Mort Sahl, a Jewish satirist who was credited with making caustic political and social satire popular in stand-up comedy, died Tuesday at 94.
Often walking on stage holding just a rolled up newspaper, Sahl liked to riff on the headlines of the day in extended improvised monologues. At a time when comedians tended to steer clear of politics, Sahl took aim at politicians and was known to end his sets with the line: “Are there any groups I haven’t offended?”
Steve Allen, the first host of “The Tonight Show,” once introduced Sahl as “probably the only real political philosopher we have in modern comedy.”
Though Sahl was not religious and did not discuss his Jewishness in routines or often in public, he inspired a wave of fellow Jewish stand-ups. Woody Allen named him as a major influence and commented in interviews how Sahl also influenced the fellow Jewish pioneer Lenny Bruce — who would take Sahl’s freeform style and cutting satire to crude new heights.
Sahl was born in Montreal in 1927 to Jewish parents from New York’s Lower East Side and eventually moved to Los Angeles. As a teenager, Sahl dropped out of high school there and tried to enrol in the ROTC program by lying about his age, but his mother found him out after two weeks and brought him home. Sahl was married three times and a had a son, Mort Jr., with his second wife. Mort Jr., died of a drug overdose at age 19 in 1996.
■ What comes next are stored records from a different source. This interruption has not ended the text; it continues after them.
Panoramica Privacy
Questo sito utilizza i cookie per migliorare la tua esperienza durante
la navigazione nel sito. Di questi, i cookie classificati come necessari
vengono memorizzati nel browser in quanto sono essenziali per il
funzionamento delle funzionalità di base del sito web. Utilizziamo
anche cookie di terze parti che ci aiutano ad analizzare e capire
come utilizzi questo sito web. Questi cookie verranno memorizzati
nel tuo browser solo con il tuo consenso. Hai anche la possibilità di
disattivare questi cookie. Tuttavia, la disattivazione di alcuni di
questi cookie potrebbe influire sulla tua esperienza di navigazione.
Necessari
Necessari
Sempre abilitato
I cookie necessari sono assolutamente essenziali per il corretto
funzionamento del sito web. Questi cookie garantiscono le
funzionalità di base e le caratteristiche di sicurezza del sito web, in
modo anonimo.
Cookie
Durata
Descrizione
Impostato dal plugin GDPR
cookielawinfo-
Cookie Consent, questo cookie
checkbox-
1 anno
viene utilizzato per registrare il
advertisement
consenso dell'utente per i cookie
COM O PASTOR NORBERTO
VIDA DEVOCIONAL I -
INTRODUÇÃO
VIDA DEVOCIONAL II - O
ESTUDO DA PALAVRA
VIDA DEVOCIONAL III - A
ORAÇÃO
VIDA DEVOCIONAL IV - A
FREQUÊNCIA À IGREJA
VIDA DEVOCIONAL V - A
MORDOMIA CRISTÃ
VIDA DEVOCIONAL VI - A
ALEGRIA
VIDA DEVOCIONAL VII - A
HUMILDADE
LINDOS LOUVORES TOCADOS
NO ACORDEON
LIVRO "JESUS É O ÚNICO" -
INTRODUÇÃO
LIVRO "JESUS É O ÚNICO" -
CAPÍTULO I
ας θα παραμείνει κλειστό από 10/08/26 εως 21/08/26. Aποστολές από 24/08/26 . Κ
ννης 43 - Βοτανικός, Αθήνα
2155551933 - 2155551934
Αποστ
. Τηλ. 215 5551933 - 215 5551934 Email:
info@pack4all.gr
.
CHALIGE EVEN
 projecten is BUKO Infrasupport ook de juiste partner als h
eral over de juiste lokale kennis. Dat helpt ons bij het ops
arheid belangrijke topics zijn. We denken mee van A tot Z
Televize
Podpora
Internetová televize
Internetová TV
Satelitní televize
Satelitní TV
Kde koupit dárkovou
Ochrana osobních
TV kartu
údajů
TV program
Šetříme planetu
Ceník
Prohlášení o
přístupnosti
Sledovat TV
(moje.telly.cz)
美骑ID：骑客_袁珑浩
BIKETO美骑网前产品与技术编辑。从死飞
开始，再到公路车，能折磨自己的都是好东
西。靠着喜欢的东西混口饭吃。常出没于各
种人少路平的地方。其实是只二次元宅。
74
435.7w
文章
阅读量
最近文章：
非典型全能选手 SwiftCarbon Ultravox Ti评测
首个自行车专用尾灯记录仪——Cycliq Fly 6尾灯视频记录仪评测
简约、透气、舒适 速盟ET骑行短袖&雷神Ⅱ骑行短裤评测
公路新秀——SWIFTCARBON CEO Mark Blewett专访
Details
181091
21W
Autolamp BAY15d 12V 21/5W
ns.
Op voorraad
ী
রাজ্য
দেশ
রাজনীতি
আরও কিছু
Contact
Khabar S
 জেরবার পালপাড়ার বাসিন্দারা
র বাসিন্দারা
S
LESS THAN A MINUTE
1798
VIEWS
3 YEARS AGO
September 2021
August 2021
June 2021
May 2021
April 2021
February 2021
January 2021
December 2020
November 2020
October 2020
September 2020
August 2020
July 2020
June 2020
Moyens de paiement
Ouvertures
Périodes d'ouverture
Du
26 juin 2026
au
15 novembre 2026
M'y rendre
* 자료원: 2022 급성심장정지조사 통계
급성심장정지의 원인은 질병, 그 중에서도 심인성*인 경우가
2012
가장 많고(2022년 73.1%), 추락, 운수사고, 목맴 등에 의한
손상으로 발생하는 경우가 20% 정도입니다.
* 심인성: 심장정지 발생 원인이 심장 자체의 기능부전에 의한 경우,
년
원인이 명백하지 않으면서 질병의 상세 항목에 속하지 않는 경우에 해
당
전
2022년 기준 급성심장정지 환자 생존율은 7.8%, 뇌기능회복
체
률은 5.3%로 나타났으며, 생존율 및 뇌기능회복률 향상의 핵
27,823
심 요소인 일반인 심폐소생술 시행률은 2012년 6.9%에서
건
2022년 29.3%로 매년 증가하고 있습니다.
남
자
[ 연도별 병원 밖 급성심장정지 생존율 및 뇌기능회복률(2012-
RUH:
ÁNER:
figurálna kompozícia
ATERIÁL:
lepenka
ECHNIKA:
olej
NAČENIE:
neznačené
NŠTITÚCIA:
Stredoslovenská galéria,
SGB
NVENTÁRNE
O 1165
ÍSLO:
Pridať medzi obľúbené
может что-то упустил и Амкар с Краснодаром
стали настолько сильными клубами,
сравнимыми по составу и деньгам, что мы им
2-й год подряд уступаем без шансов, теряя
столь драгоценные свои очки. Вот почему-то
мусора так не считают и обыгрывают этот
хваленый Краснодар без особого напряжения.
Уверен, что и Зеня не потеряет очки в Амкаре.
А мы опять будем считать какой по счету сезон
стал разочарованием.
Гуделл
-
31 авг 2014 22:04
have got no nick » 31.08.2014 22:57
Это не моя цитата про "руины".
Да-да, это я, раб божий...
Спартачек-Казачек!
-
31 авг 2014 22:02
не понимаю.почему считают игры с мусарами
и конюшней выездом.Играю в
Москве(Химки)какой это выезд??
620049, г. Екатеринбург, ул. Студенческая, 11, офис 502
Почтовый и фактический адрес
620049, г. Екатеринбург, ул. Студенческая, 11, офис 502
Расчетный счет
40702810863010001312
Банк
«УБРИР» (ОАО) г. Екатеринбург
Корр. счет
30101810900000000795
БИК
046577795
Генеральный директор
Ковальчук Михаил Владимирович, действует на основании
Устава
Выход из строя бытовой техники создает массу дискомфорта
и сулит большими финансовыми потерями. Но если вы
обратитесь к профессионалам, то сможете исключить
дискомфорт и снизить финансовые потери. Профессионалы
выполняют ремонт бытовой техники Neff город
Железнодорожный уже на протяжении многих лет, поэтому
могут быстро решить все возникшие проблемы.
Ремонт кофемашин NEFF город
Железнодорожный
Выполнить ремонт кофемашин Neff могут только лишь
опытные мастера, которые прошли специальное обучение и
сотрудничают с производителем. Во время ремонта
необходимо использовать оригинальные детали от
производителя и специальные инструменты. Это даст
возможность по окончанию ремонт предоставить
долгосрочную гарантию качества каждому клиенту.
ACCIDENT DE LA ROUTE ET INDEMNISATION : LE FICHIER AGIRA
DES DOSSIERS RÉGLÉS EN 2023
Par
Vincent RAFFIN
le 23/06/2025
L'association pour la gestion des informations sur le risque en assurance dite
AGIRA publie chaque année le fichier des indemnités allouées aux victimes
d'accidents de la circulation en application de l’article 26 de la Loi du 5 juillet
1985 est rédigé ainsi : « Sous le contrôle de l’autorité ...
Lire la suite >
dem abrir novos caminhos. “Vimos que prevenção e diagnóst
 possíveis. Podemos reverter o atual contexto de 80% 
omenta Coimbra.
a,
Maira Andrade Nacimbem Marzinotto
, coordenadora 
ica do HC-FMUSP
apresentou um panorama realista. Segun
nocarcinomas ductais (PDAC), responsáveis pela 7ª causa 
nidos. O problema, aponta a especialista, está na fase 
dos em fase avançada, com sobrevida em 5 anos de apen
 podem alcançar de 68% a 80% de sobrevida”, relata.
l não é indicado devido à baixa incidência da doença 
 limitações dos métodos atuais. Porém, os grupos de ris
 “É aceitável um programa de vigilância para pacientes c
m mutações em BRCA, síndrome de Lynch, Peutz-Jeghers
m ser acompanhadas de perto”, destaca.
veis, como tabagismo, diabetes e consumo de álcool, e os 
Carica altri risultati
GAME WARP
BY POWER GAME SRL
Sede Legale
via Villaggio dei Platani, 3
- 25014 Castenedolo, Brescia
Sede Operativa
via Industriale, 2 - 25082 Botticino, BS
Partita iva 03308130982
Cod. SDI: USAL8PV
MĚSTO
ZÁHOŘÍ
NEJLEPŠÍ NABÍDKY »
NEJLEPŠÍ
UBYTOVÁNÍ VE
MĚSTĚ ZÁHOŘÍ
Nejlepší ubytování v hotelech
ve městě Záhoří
The elder Sahl got his break performing in San Francisco years after graduating from college, performing sets at a club known for attracting an intellectual crowd. His jokes about national politics eventually earned him a following and he started appearing on late night shows and performing in clubs across the country.
After appearing in several movies in the 1950s and early ’60s, his career took a dive after the assassination of John F. Kennedy in 1963, which Sahl came to believe had been orchestrated by the CIA. But he continued to act and perform stand-up into his 90s.
In 1982, Sahl played the role of Werner Finck, a German-Jewish satirist, in a 5-hour TV special. In 2003, the National Foundation for Jewish Culture honoured Sahl with the Alan King Award in American Jewish Humour.
But Sahl explained to J. The Jewish News of Northern California in 2004 that he never emphasised his Jewishness on stage because it wasn’t a major part of his upbringing.
“I never stressed it,” he says, “because I didn’t have those kinds of parents. I grew up in a homogenised neighbourhood, and was a kind of a mail-order, cardboard Jew.”
Speaking with the paper not long after the premiere of Mel Gibson’s “Passion of the Christ,” Sahl opined on the movie and antisemitism.
“Terrible movie,” he said. “Two hours of unrelieved sadism. But the Romans are nice! I think everyone’s second nature is anti-Semitism, so all the anxiety [over the film] is justified.”